Monday, January 05, 2009

Temporary Notes (15)

Feet can't fail me now: Many years ago, I witnessed a Very Famous Choral Conductor destroy a performance of the St. Matthew Passion.  The choir had practiced beautifully together under the leadership of a local university choir director for several weeks.   They had good voices, were in tune and executed ensemble rhythms with real grace.  Then the Very Famous Choral Conductor arrived and insisted on re-rehearsing by singing to rhythmic syllables, One-ee-and-uh, two-ee-and-uh etc., under the slogan of "greater precision".  In the course of this precision drilling, the choruses inevitably began to drag and drag they did until all the life was sucked out of them.  By this over-attention to getting the smallest rhythmic level, all larger movement — and consequently, the music itself — was lost.

*****

There is a time and place to count those smallest units, and to get them metronome-precise.  But that time and place is not rehearsing the St. Matthew Passion with a group of good musicians. Those musicians should have already internalised the body of rhythmic patterns that can happen at that level, so that practice, in an ensemble, is about putting these patterns together in musical ways, sometimes smoothly, sometimes sharply articulated.
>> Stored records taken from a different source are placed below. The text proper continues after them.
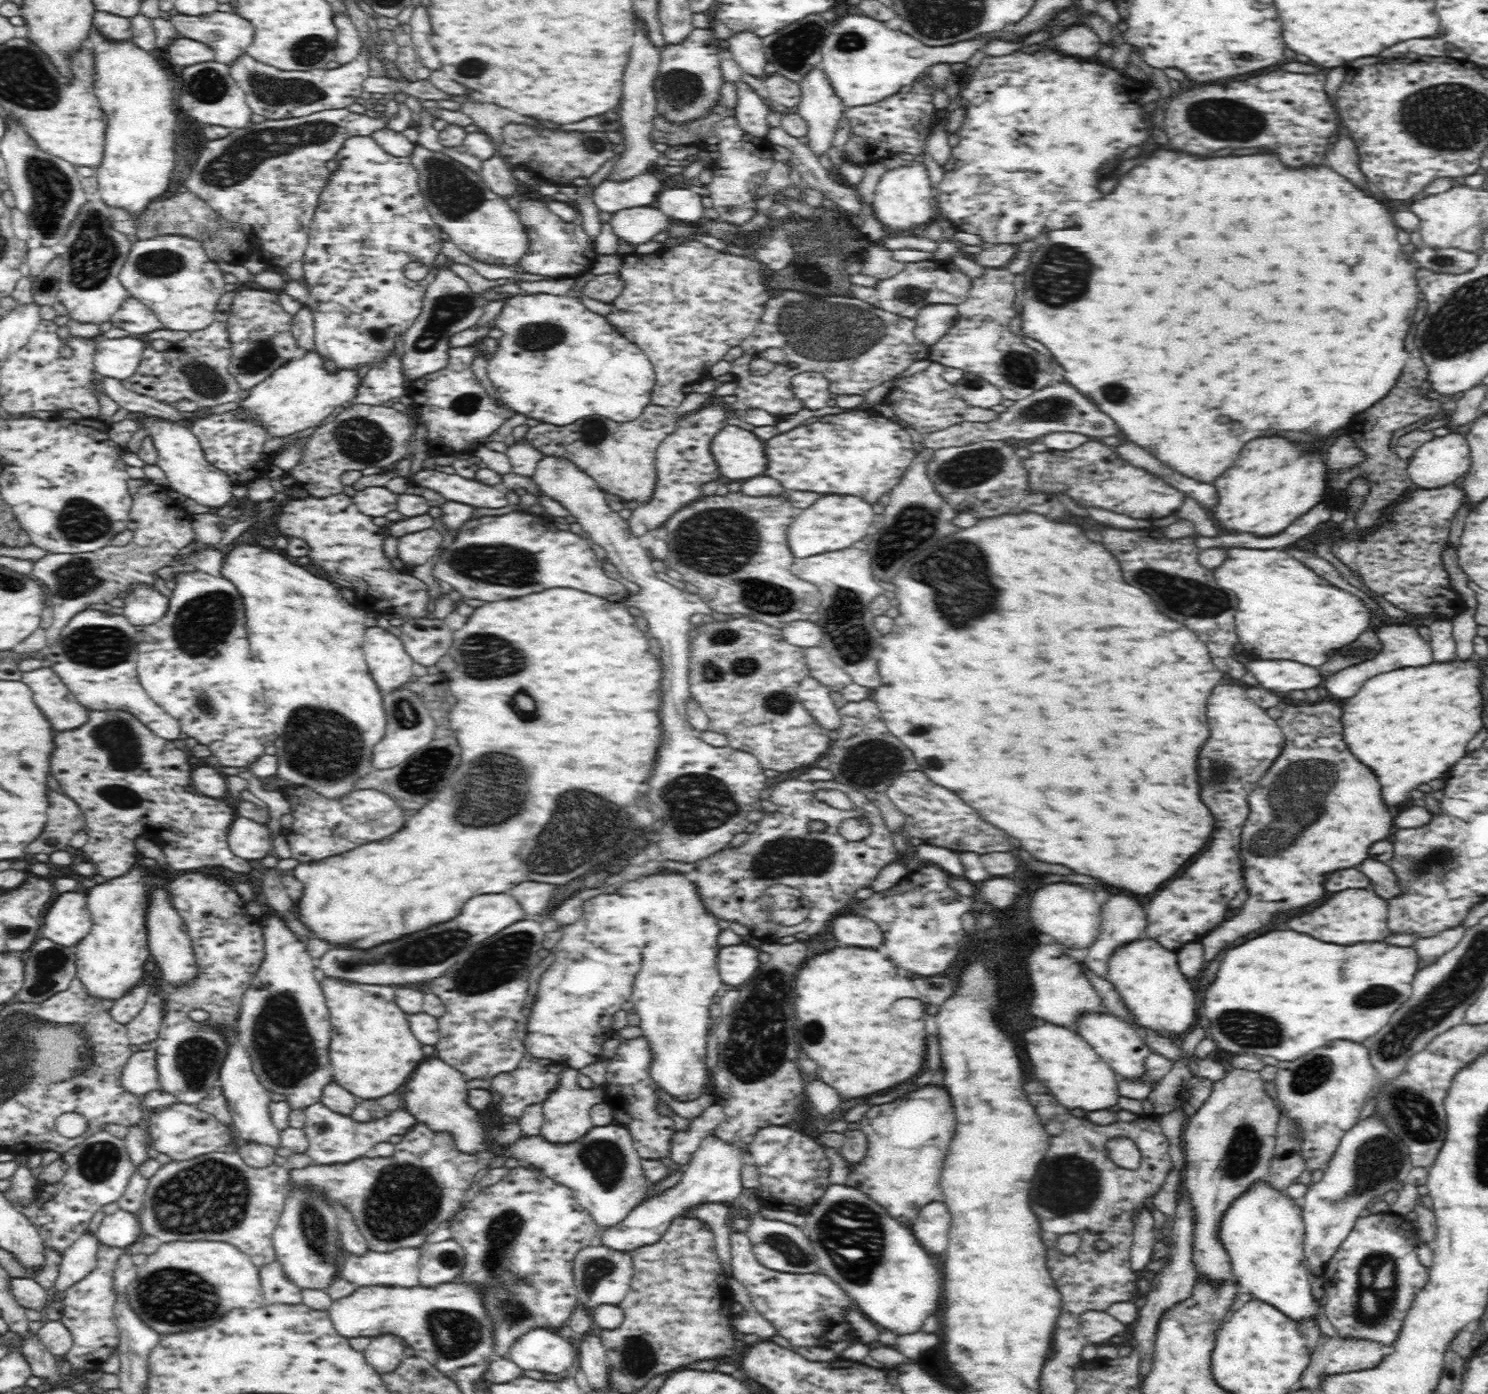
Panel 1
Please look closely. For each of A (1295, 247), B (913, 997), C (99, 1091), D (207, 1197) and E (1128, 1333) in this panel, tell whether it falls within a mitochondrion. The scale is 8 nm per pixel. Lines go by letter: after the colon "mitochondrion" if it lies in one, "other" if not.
A: mitochondrion
B: other
C: other
D: mitochondrion
E: other

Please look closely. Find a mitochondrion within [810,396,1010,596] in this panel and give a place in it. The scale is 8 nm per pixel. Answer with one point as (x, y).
(914, 527)

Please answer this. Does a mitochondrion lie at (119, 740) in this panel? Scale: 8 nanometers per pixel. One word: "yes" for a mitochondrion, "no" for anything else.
yes

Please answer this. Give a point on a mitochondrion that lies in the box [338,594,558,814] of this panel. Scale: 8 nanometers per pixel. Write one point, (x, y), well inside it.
(480, 653)

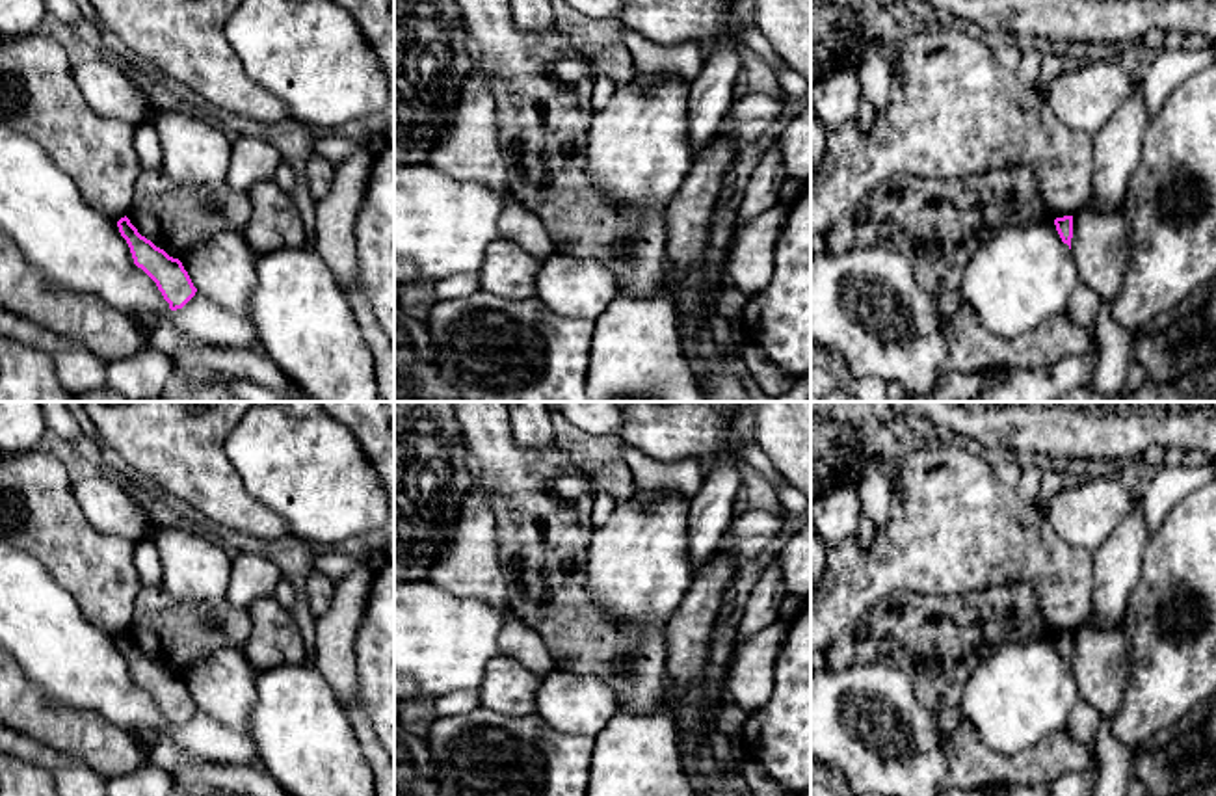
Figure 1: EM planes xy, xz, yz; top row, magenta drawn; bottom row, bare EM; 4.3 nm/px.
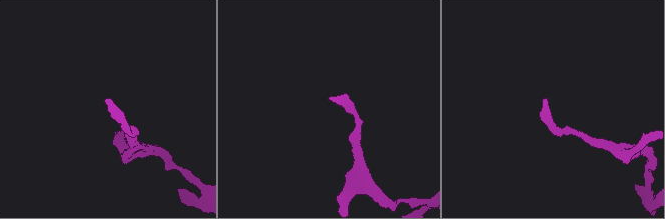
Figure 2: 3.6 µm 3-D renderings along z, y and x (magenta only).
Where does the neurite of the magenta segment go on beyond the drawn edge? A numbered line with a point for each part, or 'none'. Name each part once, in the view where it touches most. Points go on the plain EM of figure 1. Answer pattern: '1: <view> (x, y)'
none

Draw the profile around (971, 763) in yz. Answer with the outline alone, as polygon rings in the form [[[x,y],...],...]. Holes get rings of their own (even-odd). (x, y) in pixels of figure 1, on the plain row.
[[[959,718],[952,733],[943,733],[943,750],[948,757],[943,792],[991,783],[1038,785],[1067,772],[1099,770],[1093,746],[1075,740],[1065,729],[1049,733],[1032,748],[1002,755],[987,748],[974,727]]]

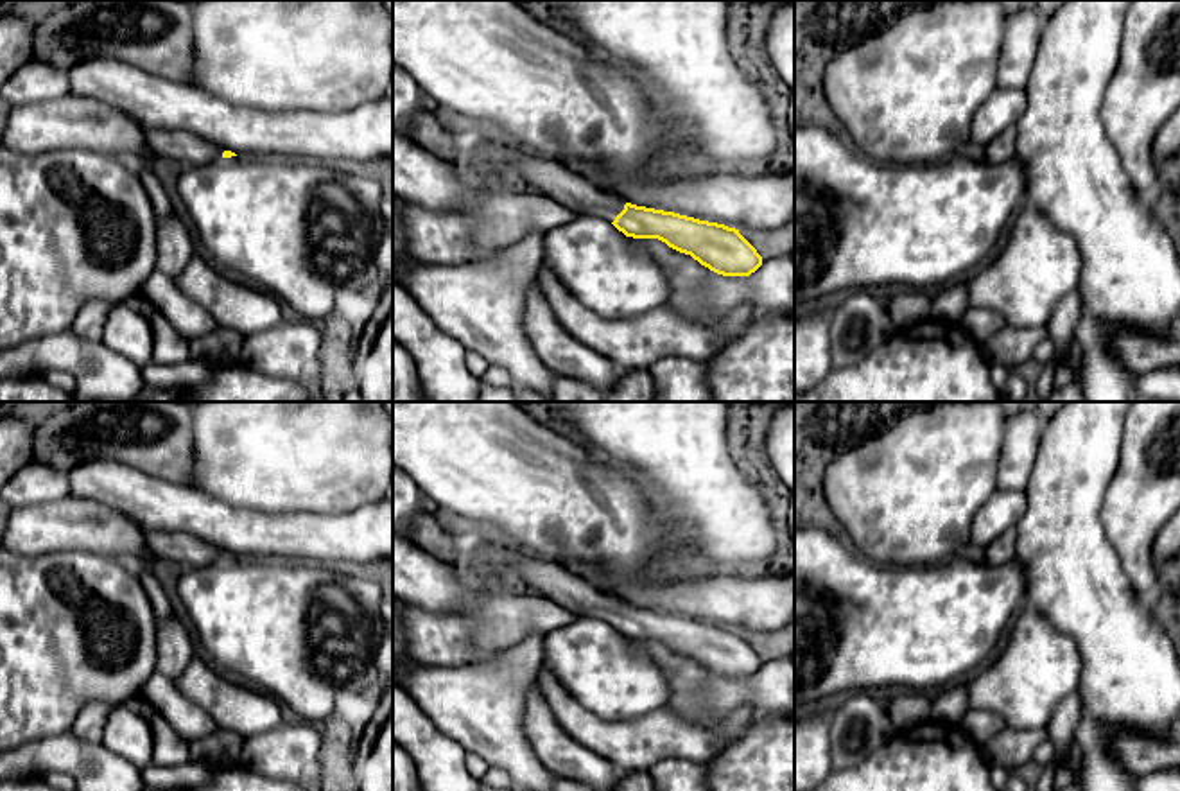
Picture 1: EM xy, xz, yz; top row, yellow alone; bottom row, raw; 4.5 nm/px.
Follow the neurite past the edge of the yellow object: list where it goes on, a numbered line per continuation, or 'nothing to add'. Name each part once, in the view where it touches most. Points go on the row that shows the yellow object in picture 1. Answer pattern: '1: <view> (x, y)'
1: xz (547, 176)

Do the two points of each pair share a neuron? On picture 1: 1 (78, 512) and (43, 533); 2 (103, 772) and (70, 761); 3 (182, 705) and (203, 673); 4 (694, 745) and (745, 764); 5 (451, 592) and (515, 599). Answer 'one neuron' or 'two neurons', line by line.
1: one neuron
2: one neuron
3: two neurons
4: two neurons
5: one neuron

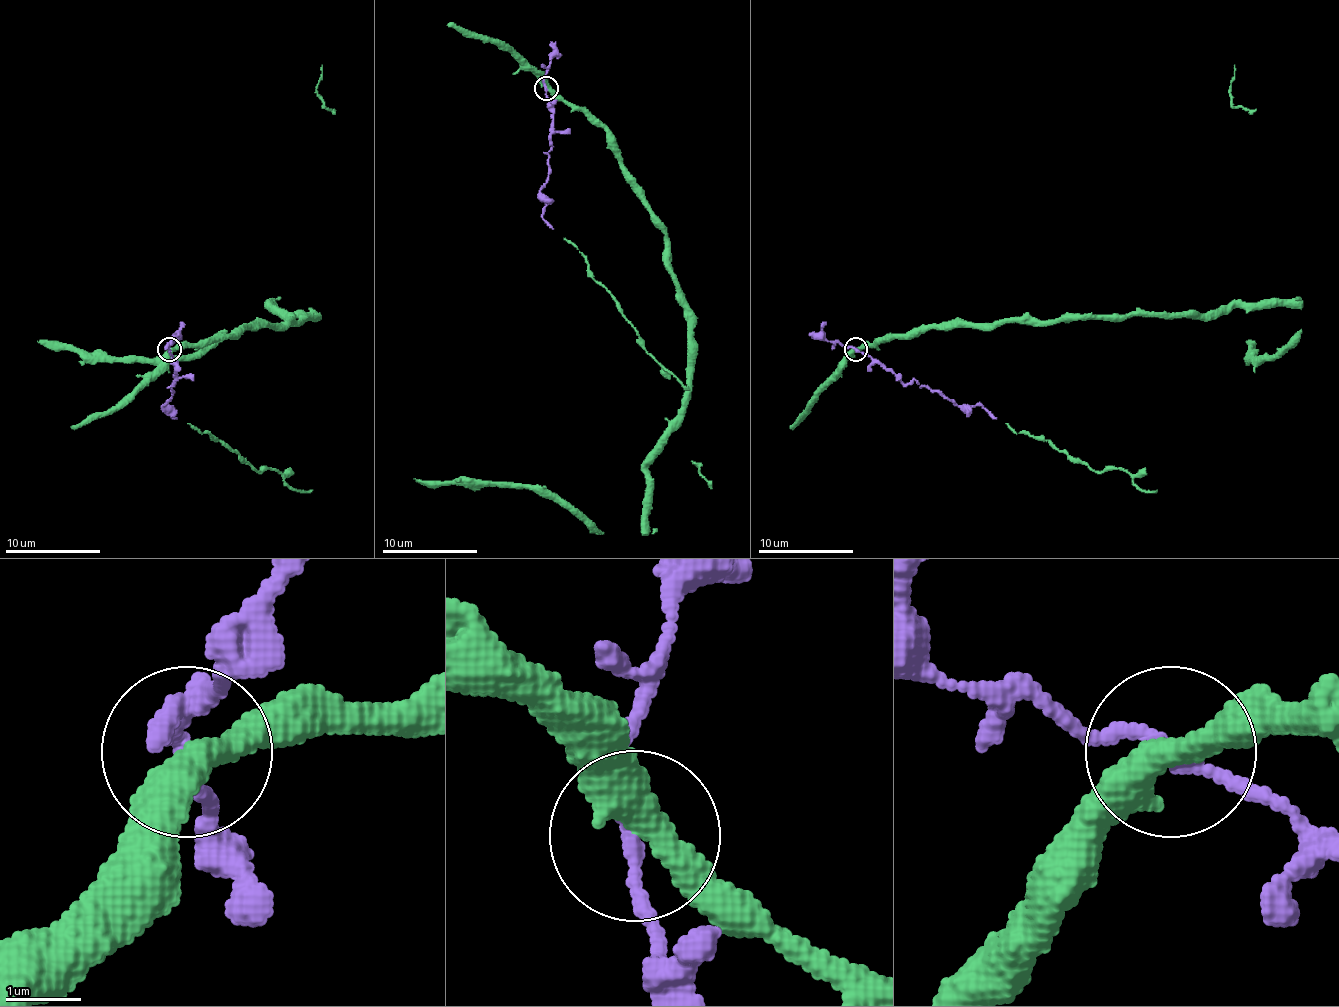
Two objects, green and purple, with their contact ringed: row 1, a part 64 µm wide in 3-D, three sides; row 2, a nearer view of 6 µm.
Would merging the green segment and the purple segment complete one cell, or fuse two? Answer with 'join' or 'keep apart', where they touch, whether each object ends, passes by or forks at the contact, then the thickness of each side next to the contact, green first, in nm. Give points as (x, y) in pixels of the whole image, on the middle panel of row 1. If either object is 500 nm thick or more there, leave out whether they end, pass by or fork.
join | (546, 88) | green passes by | purple passes by | 440/190 nm

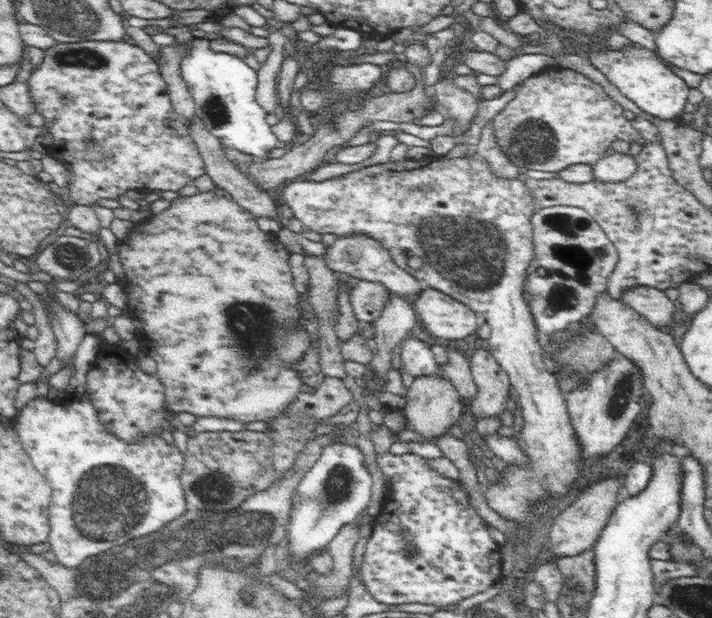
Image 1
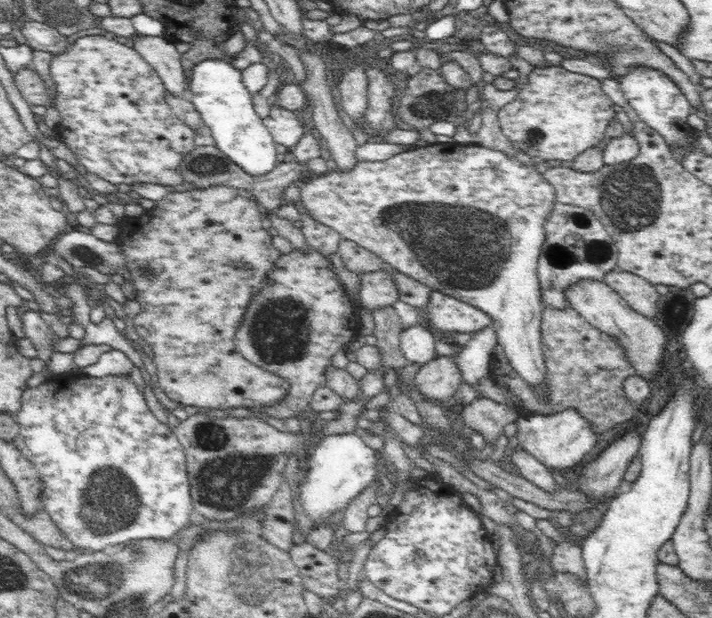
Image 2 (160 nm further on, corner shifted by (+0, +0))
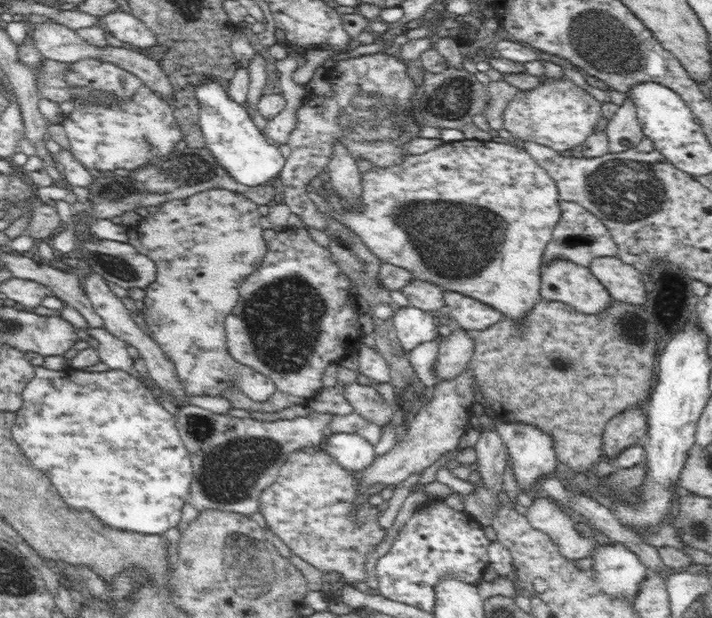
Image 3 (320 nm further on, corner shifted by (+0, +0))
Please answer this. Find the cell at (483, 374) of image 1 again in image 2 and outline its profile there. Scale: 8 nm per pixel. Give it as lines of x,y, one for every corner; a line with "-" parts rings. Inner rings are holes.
480,396
459,408
463,423
474,432
479,432
487,444
495,444
504,426
515,422
520,416
508,405

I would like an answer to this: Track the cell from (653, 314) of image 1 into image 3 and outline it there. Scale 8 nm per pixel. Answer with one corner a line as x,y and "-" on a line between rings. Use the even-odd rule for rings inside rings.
617,257
596,258
589,269
614,301
638,306
644,306
648,302
643,272
630,267

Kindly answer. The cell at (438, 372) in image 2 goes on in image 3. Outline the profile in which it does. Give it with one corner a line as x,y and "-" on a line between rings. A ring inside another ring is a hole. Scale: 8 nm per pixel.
451,329
450,335
438,341
439,356
435,367
438,381
462,374
472,359
474,339
466,329

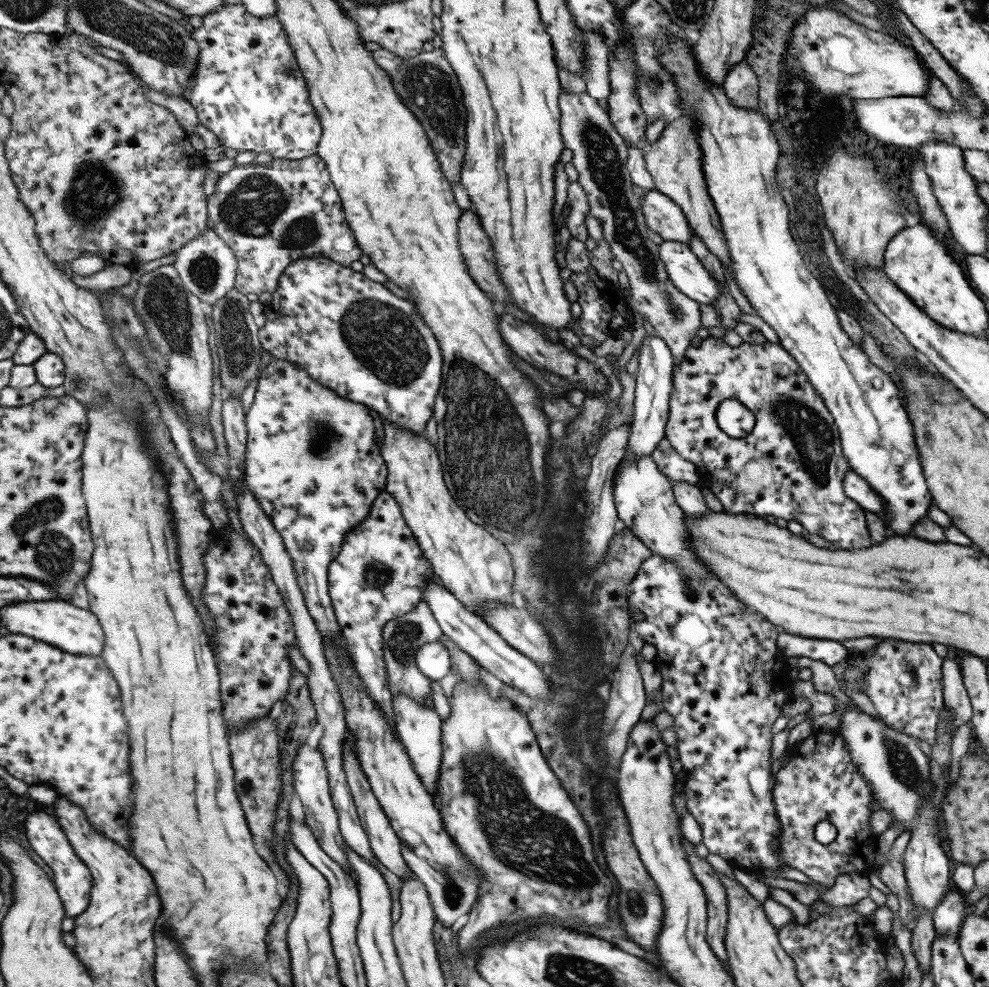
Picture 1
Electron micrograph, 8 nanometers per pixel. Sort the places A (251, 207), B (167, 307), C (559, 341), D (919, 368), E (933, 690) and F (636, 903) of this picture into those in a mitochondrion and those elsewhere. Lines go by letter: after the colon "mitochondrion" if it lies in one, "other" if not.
A: mitochondrion
B: mitochondrion
C: other
D: other
E: other
F: other

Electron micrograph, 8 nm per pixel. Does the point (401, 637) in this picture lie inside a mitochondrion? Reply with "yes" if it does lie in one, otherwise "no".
yes

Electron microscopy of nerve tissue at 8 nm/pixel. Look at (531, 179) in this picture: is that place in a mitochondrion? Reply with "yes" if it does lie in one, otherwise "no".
no

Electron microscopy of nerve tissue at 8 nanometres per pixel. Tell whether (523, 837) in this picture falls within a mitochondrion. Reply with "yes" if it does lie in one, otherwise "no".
yes

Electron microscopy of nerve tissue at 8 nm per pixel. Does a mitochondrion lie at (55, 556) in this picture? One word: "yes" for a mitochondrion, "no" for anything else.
yes

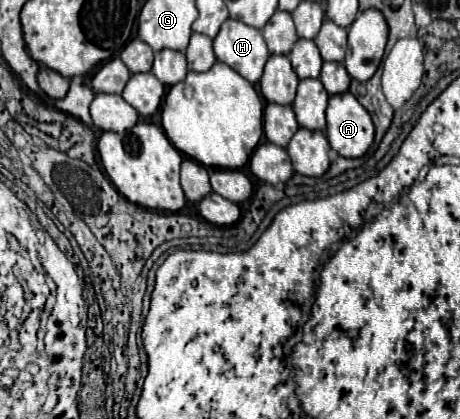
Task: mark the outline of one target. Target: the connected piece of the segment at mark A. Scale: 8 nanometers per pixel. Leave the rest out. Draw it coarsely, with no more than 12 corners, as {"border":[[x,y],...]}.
{"border":[[344,91],[326,109],[326,137],[342,157],[362,157],[374,123]]}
Here are three pages from a worksheet I have used with young musicians.  There is nothing particularly profound here;  others can certainly make up more useful or elegant layouts of the same material.  It's just a collection of patterns within single metrical feet — notated here as quarters and dotted-quarters — followed by a number of metres composed by adding these quarter and dotted-quarter feet togther.  The idea here is to practice  performing each pattern so that they can be sight-read and played or sung precisely and fluently, and then to compose and/or improvise in each of the metres, substituting in the various single-foot patterns.  This is closer, methinks, to the way musicians really read and play music then the count-every-single-subdivision model used by the Very Famous Choral Conductor.  This worksheet goes up to five-fold divisions of a foot.  For less advanced students, one might well get along with stopping at division of the foot into four, so the quintuplet patterns have been somewhat segregated on the page.  More adventurous students will most likely find their way into more complex divisions and metres without outside assistance. 

   

 

2 comments:

Anonymous said...

One of the best pieces of musical advice I ever received was: "At some point you have to stop looking so hard at all that stuff on the score and start making music."

Anonymous said...

Surely you're not at such risk of being blackballed that you can't name the V.F.C.C.? It's not as if you are going to get any works conducted by him.

I suppose there aren't enough V.F.C.C.'s in the world to create much uncertainty. If America, it's Robert Shaw with large probability. If Germany, it's Karl Richter (though he was before your time?) or Helmuth Rilling. Ah, but you said 'One-ee' not 'Eins-ee'.

How many other V.F.C.C.'s were there in the 20th century anyway? I can only think of Malcolm Sargent.